Pieces of a Woman é um dos filmes que eu mais estava ansioso pra assistir dessa safra por tudo o que vinham dizendo dele, pelo prêmio de melhor atriz no Festival de Veneza para sua estrela Vanessa Kirby e principalmente por ser o primeiro filme nos EUA do ótimo diretor húngaro Kornél Mundruczó.
O filme tem um dos melhores inícios dos últimos (vários) anos onde em um plano sequência de quase 30 minutos (aquelas tomadas sem cortes, onde a câmera mostra exatamente o que temos que ver) vemos Martha (Kirby) dando à luz sua filha em casa, com a ajuda de seu companheiro Sean (Shia La Beouf) e de uma parteira que de última hora substituiu a que o casal havia contratado.
O que começa com aquela tensão normal de um parto, das contrações e dores que Martha vai sentindo e que vão aumentando, de repente alguma coisa sai da ordem normal e tarde demais a parteira manda Sean chamar uma ambulância porque a criança está com sérios problemas. Foco no tarde demais.
Tudo isso antes dos créditos iniciais do filme, deixando bem claro que ninguém está ali para aliviar nada para o público.
O que era pra ser um belo de um drama logo de cara se transforma em um filme de horror da vida real, como eu gosto de chamar, onde desgraça pouca é bobagem.
O diretor Mundruczó nos mostra em vários lindos e muito bem dirigidos planos sequências pelo filme que Martha não só não se recuperou do baque inicial como não está preparada para lidar com as pessoas a sua volta, nem com seu companheiro e muito menos com sua mãe e sua irmã.
A vida de Martha é virada de cabeça para baixo. Ou melhor, a cabeça de Martha, sua alma e seu coração são virados de cabeça para baixo.
Em Pieces of a Woman nós enxergamos o quanto uma perda traumática extrema acaba com alguém, por mais forte que esse alguém seja. Por mais apoio e carinho que Martha receba de seus próximos, nada é suficiente para aplacar o que se quebrou para sempre dentro dela.
Pieces of a Woman é um “tour de force” de 2 horas comandado por uma Vanessa Kirby mostrando a que veio, mostrando a grande atriz que já é, que nas mãos do diretor certo com um roteiro perfeito, deita e rola na frente da câmera.
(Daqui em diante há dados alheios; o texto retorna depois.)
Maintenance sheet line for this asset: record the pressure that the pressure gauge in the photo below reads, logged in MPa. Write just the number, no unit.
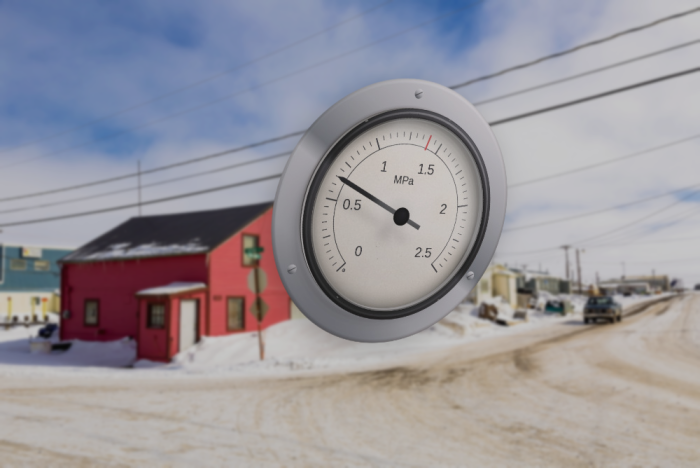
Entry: 0.65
A partir de um momento do filme, que foi logo depois do início “punk”, eu já queria estar de joelhos venerando Martha/Vanessa em sua via crucis com coroas de espinhos, uma sobre a outra, a fazendo chorar sangue pela testa sem derramar uma única lágrima quando deveria quebrar tudo e gritar até perder a voz.
Claro que Vanessa não está sozinha no filme e tem a sua volta o melhor elenco possível, com um Shia tosco e ogro perfeito e com a musa Ellen Burstyn como a mãe judia, controladora, inepta e ineficaz, sem um pingo de “sororidade” pela filha destroçada, só pensando como a família pode resolver as coisas, mesmo que seja com um cheque polpudo que funciona e varre a sujeira para debaixo do tapete.
Todos torcem para Ellen ser indicada e vencer o Oscar de atriz coadjuvante (eu ainda torço pela Sônia Braga em Bacurau), mas uma única certeza que tenho é que Vanessa vai brigar pesado pela estatueta, no mesmo nível de outras 2 certezas que são Carey Mulligan em Bela Vingança e Frances McDormand em Nomadland.
Vá na Netflix, respire bem fundo e dê o play nesse petardo. É um soco no estômago que lava a alma.